You can choose any embedded Linux board and get a JUCE Standalone application built and running on it, and then work on fine-tuning the distribution you’re using to get the best possible performance, including enabling realtime options and making configuration changes to squeeze as much performance as possible out of the distribution you’ve chosen. Its not a requirement that you do the realtime tuning up front - its also quite feasible to get the application running on a regular desktop first (if you need to bootstrap development efforts), and then test on the embedded environment.
Key to this is that you have a good build infrastructure (CI/CD) set up for your project, so that it can be simply a matter of pushing to your repo from the desktop testing environment, pulling into the embedded environment and testing.
I have experience with developing high performance realtime software on Toradex hardware, for non-audio but high-performance scientific applications, and it was quite feasible to get things running as well as possible in a workstation-Linux environment, and then deploy to the Toradex-based SOM for further testing and performance optimization.
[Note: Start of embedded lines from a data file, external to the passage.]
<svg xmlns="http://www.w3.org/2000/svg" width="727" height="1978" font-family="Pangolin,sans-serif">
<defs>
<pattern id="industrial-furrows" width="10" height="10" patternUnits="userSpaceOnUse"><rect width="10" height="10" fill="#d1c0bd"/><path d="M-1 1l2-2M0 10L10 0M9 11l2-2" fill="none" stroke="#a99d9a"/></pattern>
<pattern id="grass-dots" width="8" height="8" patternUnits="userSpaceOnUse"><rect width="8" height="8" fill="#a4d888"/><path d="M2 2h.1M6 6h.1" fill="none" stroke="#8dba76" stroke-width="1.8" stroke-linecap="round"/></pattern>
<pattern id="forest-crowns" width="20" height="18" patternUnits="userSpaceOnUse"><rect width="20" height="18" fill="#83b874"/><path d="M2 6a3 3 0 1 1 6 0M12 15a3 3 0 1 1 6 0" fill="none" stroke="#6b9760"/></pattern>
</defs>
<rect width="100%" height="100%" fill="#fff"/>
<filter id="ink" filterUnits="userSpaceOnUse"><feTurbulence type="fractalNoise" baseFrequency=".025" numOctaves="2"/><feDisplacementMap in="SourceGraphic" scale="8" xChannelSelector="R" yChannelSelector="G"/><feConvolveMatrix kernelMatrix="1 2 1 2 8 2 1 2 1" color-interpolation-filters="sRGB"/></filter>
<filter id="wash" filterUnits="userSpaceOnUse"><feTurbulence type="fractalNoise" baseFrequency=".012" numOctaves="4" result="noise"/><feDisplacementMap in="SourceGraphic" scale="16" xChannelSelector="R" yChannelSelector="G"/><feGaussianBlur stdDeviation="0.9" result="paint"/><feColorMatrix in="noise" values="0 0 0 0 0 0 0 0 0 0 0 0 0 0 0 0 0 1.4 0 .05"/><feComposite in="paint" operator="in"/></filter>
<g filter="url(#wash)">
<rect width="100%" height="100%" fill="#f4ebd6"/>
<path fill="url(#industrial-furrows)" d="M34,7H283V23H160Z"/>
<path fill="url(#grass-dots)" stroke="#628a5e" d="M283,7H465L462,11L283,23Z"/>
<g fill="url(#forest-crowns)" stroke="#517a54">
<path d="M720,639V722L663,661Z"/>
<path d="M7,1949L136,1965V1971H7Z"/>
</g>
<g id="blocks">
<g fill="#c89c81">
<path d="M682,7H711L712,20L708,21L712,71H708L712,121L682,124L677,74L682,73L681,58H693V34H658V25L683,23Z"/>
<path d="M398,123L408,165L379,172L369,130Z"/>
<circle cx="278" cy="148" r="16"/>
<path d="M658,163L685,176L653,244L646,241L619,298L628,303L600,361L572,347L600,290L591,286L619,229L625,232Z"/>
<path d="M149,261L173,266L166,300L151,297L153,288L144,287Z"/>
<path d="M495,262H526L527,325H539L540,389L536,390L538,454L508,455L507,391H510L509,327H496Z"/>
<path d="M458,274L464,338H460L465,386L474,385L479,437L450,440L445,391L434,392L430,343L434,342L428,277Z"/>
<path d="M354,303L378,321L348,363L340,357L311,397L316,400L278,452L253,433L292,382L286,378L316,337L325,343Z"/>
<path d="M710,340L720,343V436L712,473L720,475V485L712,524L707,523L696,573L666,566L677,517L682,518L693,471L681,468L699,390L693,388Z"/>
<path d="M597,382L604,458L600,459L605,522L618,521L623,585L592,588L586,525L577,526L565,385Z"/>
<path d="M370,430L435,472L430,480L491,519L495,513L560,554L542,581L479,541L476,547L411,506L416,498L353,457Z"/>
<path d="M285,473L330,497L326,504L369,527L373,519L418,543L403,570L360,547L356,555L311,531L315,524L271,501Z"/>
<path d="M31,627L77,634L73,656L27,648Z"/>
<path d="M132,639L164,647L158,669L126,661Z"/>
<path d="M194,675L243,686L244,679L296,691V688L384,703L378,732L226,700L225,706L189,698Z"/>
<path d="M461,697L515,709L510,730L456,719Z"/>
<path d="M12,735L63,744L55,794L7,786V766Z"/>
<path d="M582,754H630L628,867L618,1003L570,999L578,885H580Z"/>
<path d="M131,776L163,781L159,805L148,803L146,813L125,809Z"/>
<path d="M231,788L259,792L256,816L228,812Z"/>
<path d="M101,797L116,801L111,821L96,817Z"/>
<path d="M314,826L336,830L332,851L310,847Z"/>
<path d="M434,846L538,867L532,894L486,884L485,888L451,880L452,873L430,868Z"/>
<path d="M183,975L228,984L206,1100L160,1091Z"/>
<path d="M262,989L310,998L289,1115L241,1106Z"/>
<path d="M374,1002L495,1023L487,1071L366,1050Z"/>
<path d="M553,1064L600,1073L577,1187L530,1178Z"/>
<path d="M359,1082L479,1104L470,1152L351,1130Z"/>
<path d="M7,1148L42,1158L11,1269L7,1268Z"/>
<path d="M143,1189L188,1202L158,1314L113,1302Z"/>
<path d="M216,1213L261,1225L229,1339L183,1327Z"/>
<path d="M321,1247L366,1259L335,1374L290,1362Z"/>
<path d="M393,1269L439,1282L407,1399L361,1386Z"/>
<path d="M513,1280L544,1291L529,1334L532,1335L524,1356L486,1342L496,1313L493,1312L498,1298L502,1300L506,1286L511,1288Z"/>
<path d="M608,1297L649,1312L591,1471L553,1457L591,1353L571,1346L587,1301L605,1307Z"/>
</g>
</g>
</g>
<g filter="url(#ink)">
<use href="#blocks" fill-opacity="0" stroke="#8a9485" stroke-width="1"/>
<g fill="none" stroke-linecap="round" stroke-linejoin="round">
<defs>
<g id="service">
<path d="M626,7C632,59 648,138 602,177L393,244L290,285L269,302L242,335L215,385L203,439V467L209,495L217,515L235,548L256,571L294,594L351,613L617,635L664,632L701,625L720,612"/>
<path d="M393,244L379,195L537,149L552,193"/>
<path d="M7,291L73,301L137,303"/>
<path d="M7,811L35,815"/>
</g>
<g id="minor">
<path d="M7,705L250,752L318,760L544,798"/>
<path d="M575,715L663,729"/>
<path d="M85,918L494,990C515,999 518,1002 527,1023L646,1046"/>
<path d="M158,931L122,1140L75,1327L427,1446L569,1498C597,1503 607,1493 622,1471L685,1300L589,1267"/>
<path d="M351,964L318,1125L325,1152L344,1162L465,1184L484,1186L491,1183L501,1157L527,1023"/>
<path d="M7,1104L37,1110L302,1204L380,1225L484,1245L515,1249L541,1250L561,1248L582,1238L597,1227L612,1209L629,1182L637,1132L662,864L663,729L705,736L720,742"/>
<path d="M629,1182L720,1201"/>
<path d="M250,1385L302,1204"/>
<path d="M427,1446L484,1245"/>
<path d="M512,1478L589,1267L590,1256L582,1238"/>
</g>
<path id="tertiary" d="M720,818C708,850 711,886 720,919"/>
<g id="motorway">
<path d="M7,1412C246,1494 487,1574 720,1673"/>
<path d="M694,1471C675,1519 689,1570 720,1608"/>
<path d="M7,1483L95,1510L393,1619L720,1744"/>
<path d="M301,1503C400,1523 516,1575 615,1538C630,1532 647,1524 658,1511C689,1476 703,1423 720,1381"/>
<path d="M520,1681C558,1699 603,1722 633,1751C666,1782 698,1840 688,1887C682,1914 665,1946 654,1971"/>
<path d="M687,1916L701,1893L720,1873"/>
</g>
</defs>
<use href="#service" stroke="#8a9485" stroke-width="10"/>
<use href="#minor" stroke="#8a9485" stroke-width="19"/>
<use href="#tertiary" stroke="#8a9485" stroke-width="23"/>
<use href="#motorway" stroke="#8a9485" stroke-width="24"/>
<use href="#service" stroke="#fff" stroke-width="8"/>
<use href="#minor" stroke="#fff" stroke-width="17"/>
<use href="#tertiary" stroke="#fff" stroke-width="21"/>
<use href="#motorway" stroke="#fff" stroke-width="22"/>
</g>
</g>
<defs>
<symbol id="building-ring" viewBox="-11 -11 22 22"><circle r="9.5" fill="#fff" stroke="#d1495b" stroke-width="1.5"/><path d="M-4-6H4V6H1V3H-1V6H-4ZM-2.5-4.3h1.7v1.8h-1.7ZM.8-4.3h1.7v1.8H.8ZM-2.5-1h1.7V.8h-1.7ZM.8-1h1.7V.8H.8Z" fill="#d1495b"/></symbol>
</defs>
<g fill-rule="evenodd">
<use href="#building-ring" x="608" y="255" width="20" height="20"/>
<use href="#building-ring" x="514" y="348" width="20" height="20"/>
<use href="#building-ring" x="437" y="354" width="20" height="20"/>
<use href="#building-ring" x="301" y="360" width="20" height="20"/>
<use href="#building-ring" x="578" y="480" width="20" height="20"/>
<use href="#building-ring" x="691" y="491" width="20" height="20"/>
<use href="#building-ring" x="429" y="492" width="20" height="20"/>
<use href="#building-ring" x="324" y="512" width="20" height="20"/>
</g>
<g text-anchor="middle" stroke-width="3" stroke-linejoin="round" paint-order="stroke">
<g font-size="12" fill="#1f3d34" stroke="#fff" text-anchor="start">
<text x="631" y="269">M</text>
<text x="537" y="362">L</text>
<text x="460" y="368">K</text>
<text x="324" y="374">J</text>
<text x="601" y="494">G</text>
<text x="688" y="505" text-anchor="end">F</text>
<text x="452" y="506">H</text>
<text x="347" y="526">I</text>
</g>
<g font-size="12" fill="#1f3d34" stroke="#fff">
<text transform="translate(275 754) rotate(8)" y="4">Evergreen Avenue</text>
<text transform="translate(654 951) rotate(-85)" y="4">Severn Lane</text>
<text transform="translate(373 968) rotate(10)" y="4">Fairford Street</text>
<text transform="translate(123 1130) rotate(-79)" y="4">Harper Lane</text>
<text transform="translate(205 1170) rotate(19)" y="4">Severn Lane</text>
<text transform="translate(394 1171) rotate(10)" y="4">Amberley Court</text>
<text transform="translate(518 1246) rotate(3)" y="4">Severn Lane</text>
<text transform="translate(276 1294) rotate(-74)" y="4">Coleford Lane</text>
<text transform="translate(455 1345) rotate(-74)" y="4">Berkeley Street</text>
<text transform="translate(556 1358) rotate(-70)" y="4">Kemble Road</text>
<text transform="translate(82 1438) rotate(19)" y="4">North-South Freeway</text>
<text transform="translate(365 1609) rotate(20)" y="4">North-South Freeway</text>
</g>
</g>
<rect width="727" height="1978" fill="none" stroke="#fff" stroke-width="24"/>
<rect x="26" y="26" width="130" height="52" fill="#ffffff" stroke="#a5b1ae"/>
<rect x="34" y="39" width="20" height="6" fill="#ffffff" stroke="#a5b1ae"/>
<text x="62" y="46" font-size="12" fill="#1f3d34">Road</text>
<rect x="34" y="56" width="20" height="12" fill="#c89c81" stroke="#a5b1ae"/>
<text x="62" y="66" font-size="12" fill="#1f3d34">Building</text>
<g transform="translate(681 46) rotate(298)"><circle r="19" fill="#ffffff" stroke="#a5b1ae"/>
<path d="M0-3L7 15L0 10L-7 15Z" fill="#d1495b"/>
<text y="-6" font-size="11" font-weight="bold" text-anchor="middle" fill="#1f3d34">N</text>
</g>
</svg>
Note that this requires a bit of dexterity when it comes to math operations and capabilities of ones compiler - but the most important workflow, imho, is having good CI/CD between the two worlds, so that very strong testing and profiling can occur as development proceeds. The Toradex SOM’s are very reliable, but a lot of this has to do with BOM costs, as well. There are a lot of modules out there - so its very important to have this CI/CD workflow ready to run when the time comes to start evaluating performance.